## DATA EXTRACT

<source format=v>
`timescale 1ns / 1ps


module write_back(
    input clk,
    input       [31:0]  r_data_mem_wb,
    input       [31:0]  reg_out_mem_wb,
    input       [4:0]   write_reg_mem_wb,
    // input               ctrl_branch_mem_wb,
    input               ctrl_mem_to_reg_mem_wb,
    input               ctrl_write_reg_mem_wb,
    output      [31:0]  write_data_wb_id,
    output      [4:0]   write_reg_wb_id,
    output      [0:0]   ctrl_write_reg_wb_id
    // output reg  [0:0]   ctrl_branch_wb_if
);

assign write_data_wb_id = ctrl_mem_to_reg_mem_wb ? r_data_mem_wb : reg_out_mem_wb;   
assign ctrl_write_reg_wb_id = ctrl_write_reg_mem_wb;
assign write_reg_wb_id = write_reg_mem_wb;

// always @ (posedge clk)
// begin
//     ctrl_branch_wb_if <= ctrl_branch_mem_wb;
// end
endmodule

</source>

---

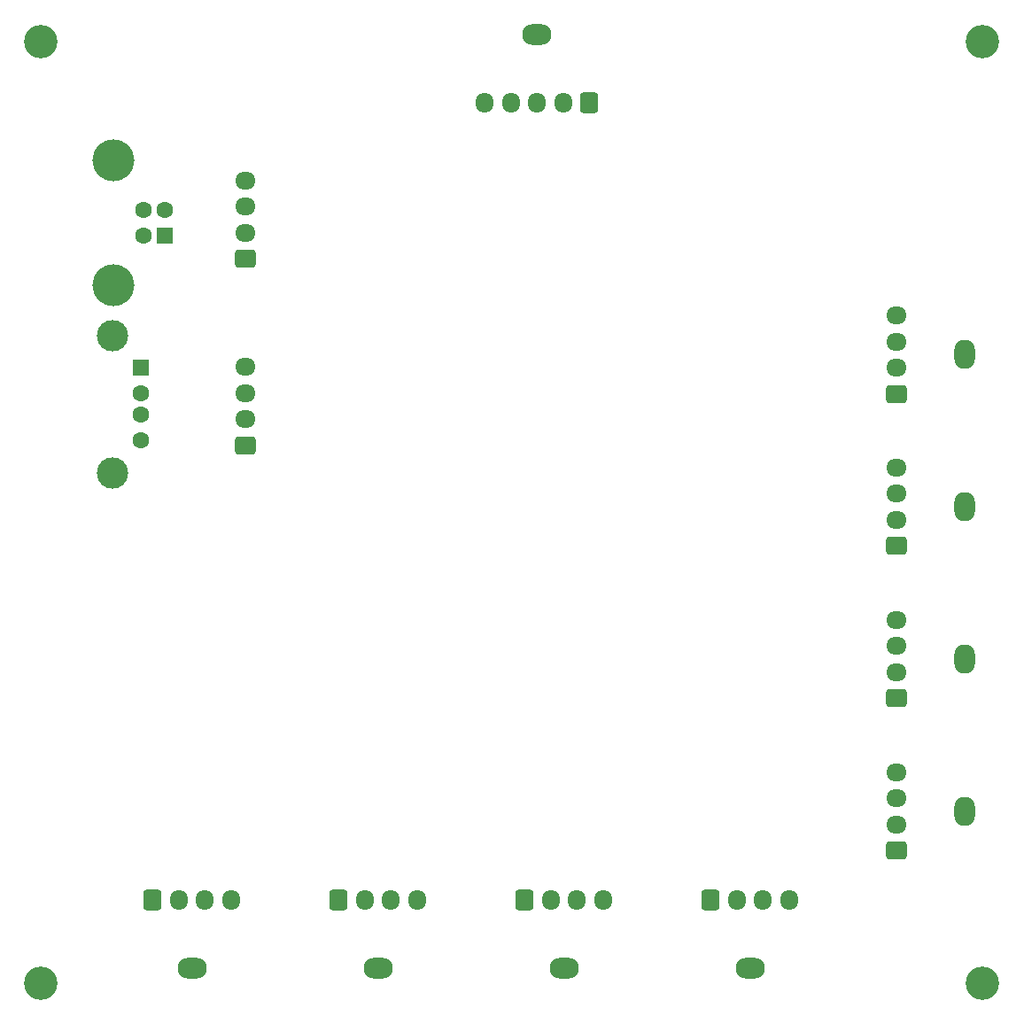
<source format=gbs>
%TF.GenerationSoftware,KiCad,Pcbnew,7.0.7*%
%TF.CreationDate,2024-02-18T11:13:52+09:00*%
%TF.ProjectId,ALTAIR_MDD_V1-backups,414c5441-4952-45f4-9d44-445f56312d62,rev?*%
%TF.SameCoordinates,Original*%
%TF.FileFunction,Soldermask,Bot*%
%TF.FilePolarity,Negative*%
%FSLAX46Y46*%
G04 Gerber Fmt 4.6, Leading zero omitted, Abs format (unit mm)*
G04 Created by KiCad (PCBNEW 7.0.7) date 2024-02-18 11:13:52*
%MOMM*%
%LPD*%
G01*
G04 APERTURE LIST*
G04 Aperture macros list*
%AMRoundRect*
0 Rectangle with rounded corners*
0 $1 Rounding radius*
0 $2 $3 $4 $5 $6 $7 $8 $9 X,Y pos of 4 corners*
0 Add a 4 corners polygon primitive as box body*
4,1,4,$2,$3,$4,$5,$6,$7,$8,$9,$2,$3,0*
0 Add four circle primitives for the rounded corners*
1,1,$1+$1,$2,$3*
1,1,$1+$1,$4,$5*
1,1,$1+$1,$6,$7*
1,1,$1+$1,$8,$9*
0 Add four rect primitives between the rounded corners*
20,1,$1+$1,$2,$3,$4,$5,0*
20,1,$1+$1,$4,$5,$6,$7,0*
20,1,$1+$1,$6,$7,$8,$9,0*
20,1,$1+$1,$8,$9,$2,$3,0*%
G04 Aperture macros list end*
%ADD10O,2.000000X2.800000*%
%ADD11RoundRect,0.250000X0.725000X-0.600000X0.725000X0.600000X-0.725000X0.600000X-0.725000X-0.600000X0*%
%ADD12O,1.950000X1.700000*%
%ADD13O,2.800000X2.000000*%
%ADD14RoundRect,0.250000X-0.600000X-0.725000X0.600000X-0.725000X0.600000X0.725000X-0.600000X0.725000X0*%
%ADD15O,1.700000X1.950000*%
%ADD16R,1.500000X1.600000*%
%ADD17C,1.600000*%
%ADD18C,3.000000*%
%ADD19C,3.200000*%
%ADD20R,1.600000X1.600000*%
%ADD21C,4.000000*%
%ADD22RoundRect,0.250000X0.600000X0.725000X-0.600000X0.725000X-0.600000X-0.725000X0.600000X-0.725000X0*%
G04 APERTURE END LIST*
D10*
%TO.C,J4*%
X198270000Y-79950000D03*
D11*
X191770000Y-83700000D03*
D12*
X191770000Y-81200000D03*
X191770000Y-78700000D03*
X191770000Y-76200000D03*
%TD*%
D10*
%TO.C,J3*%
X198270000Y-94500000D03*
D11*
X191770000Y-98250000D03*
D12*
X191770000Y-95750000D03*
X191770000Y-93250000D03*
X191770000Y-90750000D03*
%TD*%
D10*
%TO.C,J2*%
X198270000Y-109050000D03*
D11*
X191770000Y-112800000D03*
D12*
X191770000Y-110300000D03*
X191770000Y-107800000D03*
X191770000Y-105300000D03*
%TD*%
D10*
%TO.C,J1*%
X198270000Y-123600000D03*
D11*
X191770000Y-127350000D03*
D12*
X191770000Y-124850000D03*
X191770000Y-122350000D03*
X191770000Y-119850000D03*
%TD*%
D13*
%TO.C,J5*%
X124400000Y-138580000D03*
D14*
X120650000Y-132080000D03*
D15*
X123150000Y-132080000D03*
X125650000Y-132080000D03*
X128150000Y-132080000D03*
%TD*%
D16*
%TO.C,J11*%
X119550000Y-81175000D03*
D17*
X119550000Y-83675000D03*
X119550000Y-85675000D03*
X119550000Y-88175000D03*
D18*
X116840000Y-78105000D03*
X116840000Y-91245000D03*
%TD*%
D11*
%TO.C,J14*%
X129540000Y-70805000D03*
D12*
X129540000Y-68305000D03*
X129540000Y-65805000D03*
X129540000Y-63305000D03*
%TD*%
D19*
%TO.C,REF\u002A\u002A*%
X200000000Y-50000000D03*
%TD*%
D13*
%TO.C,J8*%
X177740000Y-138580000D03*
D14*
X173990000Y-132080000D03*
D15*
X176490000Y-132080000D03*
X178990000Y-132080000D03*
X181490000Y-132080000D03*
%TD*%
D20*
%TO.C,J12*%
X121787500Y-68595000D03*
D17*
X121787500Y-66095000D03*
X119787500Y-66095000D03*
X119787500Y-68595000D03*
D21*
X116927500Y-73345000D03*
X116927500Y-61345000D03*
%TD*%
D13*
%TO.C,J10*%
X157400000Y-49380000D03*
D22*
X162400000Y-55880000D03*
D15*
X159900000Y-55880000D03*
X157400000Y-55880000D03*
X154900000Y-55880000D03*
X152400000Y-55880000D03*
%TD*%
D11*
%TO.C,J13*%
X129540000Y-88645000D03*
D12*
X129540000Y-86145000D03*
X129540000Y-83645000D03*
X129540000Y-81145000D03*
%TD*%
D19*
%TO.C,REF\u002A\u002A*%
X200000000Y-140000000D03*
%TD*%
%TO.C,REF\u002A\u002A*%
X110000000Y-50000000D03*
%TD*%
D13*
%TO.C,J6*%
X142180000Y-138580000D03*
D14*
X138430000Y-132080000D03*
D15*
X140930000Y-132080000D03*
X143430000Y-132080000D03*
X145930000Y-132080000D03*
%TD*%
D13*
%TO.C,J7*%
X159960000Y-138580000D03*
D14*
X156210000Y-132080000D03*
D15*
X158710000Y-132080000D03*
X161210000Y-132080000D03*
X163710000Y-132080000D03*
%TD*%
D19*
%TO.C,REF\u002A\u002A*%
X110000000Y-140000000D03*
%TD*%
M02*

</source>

...

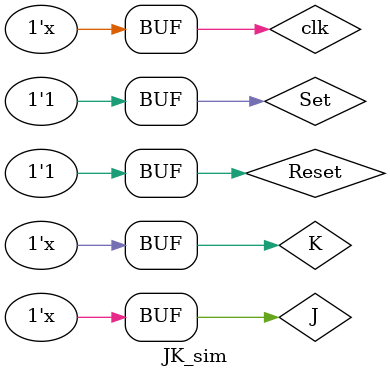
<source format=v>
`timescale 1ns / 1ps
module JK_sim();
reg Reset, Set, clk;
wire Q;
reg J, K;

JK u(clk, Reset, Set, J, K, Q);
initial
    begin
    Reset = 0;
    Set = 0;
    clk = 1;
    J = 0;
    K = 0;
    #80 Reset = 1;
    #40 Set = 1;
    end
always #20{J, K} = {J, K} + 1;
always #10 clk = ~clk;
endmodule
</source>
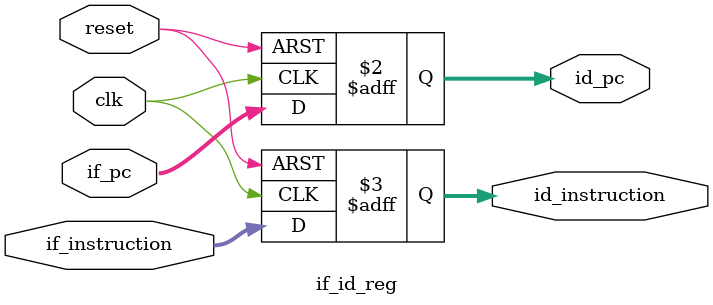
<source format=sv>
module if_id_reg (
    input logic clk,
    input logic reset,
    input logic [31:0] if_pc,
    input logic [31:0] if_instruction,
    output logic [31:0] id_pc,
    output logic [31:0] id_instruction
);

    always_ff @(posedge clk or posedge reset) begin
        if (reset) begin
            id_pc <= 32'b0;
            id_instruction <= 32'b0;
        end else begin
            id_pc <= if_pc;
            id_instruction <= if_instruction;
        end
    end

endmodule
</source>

## WHAT YOU WILL DO
Find the string "assign" in the records, then copy each line where it occurs.

## FINISHED EXERCISE
assign write_data_wb_id = ctrl_mem_to_reg_mem_wb ? r_data_mem_wb : reg_out_mem_wb;   
assign ctrl_write_reg_wb_id = ctrl_write_reg_mem_wb;
assign write_reg_wb_id = write_reg_mem_wb;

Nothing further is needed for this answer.